I didn’t like his questions and said, “What’s your point?”

“Do you consider yourself a patriot?”

“I’m a soldier.”

“And you have killed for your country—for your people.” He looked at me thoughtfully, and asked, “Do you know how many Shiites Saddam Hussein murdered?”

“A lot.”

“Is a million a lot? How about two million?” he asked in a mocking tone. “Murdered, Colonel—poison gas, bullets in the back of the head, torture, rape, starvation. Men, women, children, the aged—nobody was given mercy. And I do not even include in this number the four hundred thousand Shia who were forced to fight and die in Saddam’s idiotic wars with Iran and America.”

“I read the newspapers.”

“When so many Jews died at the hands of Nazis, the whole world condemned this. It even was given a name—the Holocaust—as if mass extermination pertains only to Jews. Why does the mass murder of my people not have a name?”

“The murder of your people was a tragedy. And you know we did our best to end it, with food and medical programs, and no-fly zones over southern Iraq to keep Saddam from using his aircraft to slaughter Shiites.”

“Your
best
? I think not. Did the murders ever stop? You knew they did not. In the most merciful years, it was only tens of thousands.”

“It was not our fight.”

He had made his point, he knew it, and he returned to his smaller point, saying, “So you have killed for your country. Would you also lie for your country? Surely a liar has less need for shame than a killer.”

“Killing in defense of your country is no sin.”

He relaxed back into his chair and gave me a little smile, or a nasty smirk—his lips were fat and it was hard to tell. He said, “Neither, I think, is lying to save your own people a sin.
Taqiyya
. . . are you familiar with this Arab word? This concept?”

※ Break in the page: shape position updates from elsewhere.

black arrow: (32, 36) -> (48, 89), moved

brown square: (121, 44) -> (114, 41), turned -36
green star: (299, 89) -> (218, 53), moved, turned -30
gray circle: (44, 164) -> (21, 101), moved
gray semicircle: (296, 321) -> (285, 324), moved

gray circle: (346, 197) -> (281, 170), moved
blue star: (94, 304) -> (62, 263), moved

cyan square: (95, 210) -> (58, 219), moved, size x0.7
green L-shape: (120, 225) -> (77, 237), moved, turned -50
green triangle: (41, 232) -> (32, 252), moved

“In fact, I think I ordered some yesterday. Means burnt goat meat, right?”

He ignored my sarcasm and explained, “It is a Shia concept. It sanctions lying in defense of our poor, persecuted faith. If I perhaps passed on some untruths to your government, if, before this war, I perhaps exaggerated a few claims, I have no qualms or regret for this.”

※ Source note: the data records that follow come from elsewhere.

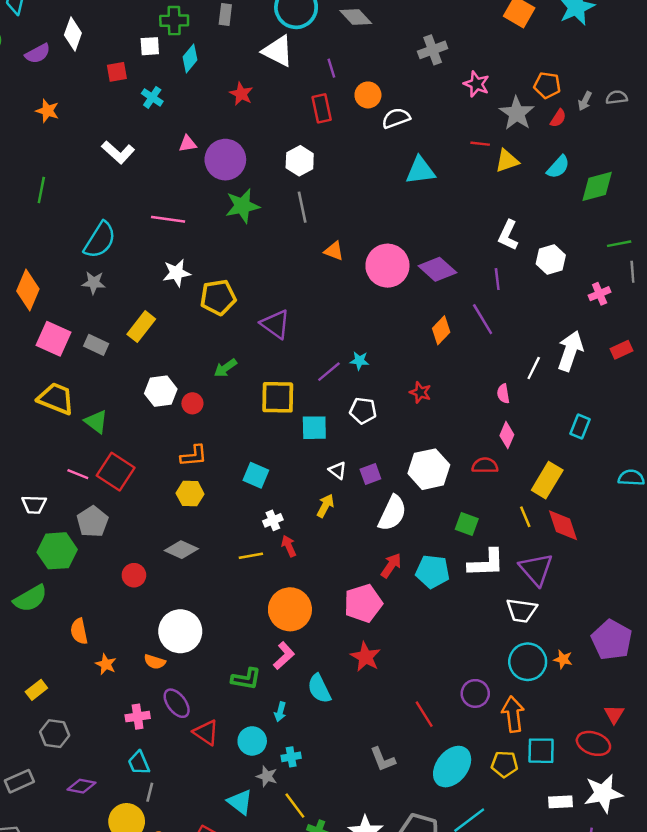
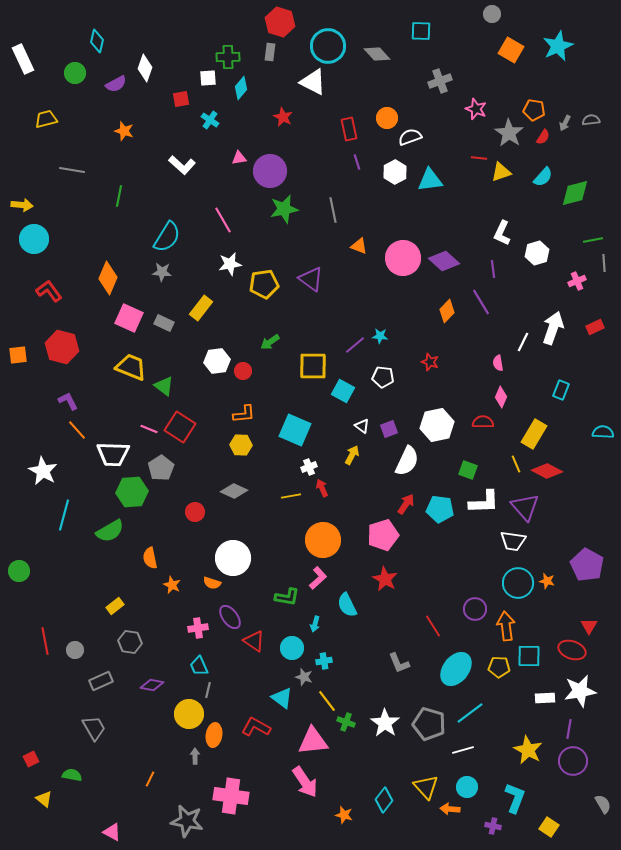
purple line: (331, 68) -> (357, 162), moved
white hexagon: (300, 161) -> (395, 172), moved
pink line: (168, 219) -> (223, 220), turned 52
purple triangle: (275, 324) -> (311, 279), moved
cyan square: (314, 428) -> (343, 391), turned 30
cyan square: (256, 475) -> (295, 430), size x1.5
white trapezoid: (34, 505) -> (113, 454), size x1.6
red diamond: (563, 525) -> (547, 471), turned -44

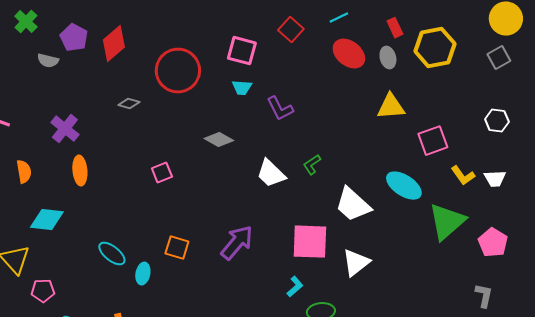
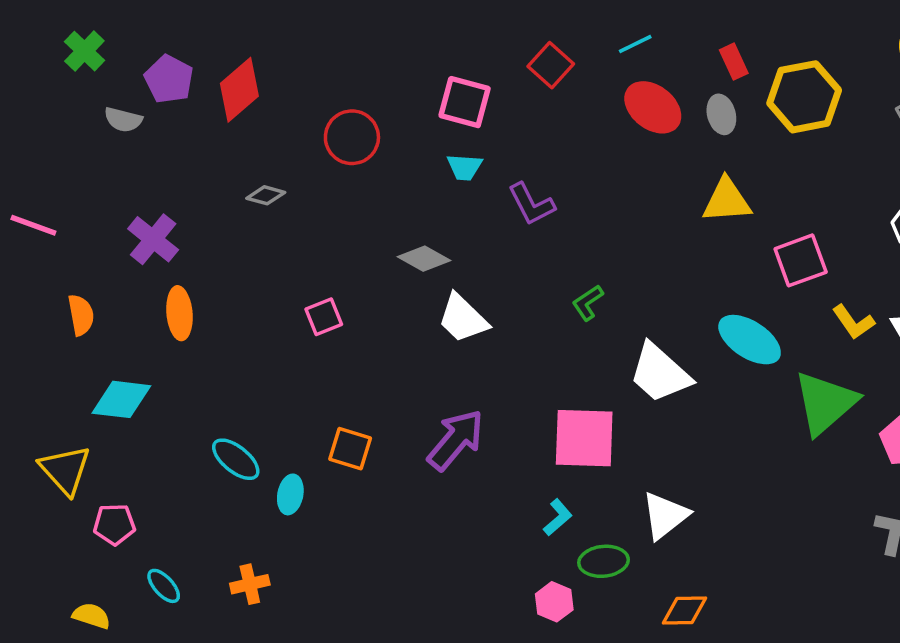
red circle: (178, 71) -> (352, 137), size x0.7
white trapezoid: (271, 174) -> (463, 318), moved
white triangle: (356, 263) -> (665, 516), moved

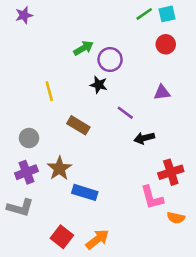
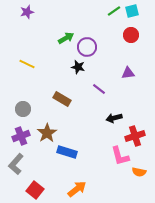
purple star: (24, 15) -> (27, 12), moved
yellow line: (49, 91) -> (27, 64), moved, turned -49
black arrow: (144, 138) -> (114, 118), moved
gray L-shape: (20, 208) -> (16, 164), turned 115
red square: (62, 237) -> (35, 190), moved

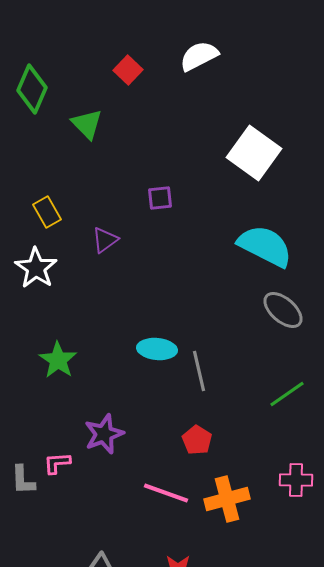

“When you lie at the behest of your Iranian bosses, and to further your own rise to power, that doesn’t make you noble, Mr. Charabi. It makes you a liar and a cheat.”

A surprised pout creased his face. “My bosses? Surely, you do not believe I work for Iran?”

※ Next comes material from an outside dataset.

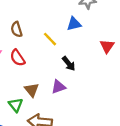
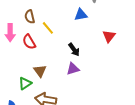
yellow line: (50, 39) -> (48, 28), moved
purple triangle: (59, 87) -> (73, 69), moved
green triangle: (16, 105) -> (25, 83), turned 32

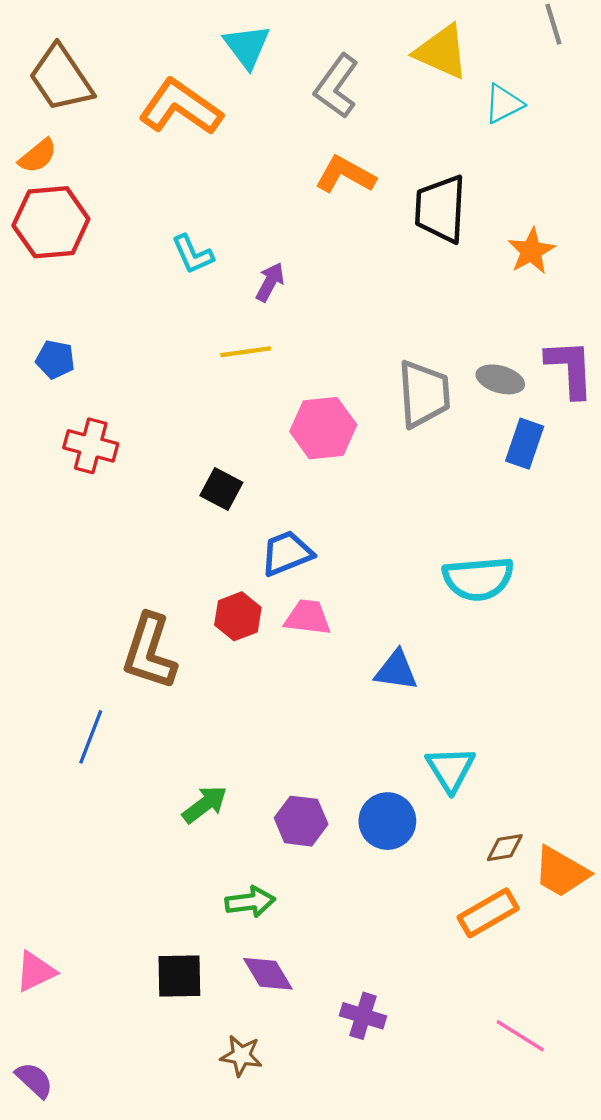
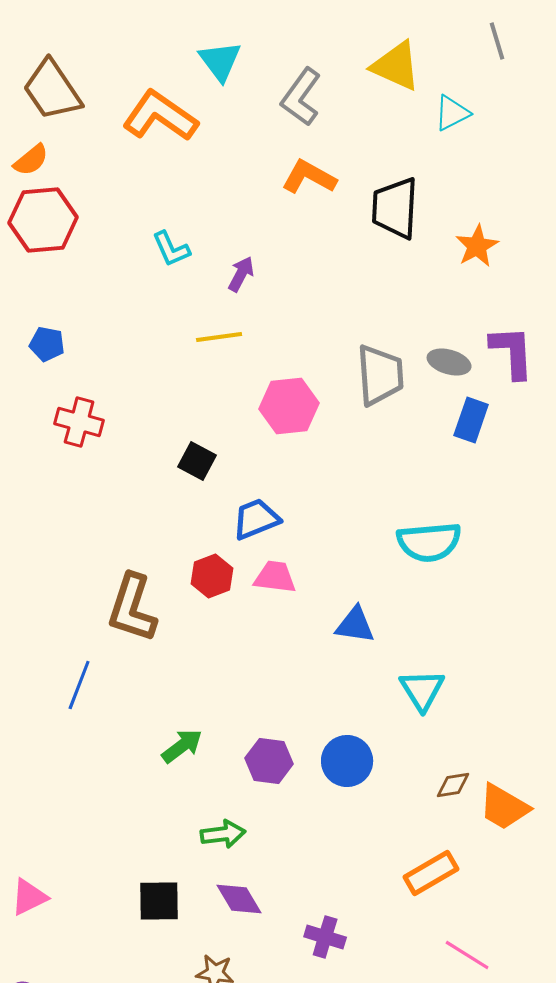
cyan triangle: (450, 769) -> (422, 690), moved
orange rectangle: (488, 913) -> (431, 873), moved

I looked at him a long time, then told him a few things he already knew. “You’ve met with Iranian intelligence, you passed vital intelligence to Iran, and I have no doubt that if we dig deep enough, we’ll find you’re also implicated in shipping Iranian weapons and agents into Iraq.” I told him, “If we dig deeper still, I suspect we’ll also find that you were talking to the Iranians long before the war.”

“Look all you want.”

“Thanks for your permission.”

“In fact,” he said, smiling, “I will save you some trouble. Yes, you are right.” He stopped smiling. “Well, you are
partly
right. I have been talking to . . . certain friends in Iran. And yes, since long before your invasion. And yes, now I am helping them expand their influence among my Shia people inside Iraq. And do you know why?”

“Because you would pimp your own mother for a throne?”

He chose not to respond to this.

So I took another stab. “Because they want their hands around the nuts of whoever’s running Iraq, and you’ve volunteered your balls?” I looked him in the eye and asked, “Yes? No? Am I warm?”

He knew I was trying to piss him off, and his eyes narrowed. He was shrewd, though, and to piss me off, he did not rise to the bait. He gave me a cool gaze and answered himself. He said, “Because it helps me . . . and it helps my people. And because those who I now find myself vying with for leadership of the Iraqi Shia, and for leadership of Iraq—the clerics Sistani, Sadr, and others—they have their own long relationships with the Iranians.”

He paused and looked at me.

He said, “Like your government in Washington, Tehran also has many views, many factions. Not everybody there is happy with Sistani, or with Sadr. So I give this gift of great intelligence significance to certain friends in Iran’s government, they pass this along to the appropriate people, and now—wallah!”—his chubby hands flew through the air and he performed a silly pantomime of pulling a rabbit out of a hat—“Mahmoud Charabi has his own very powerful supporters in Tehran—and here, in Iraq.”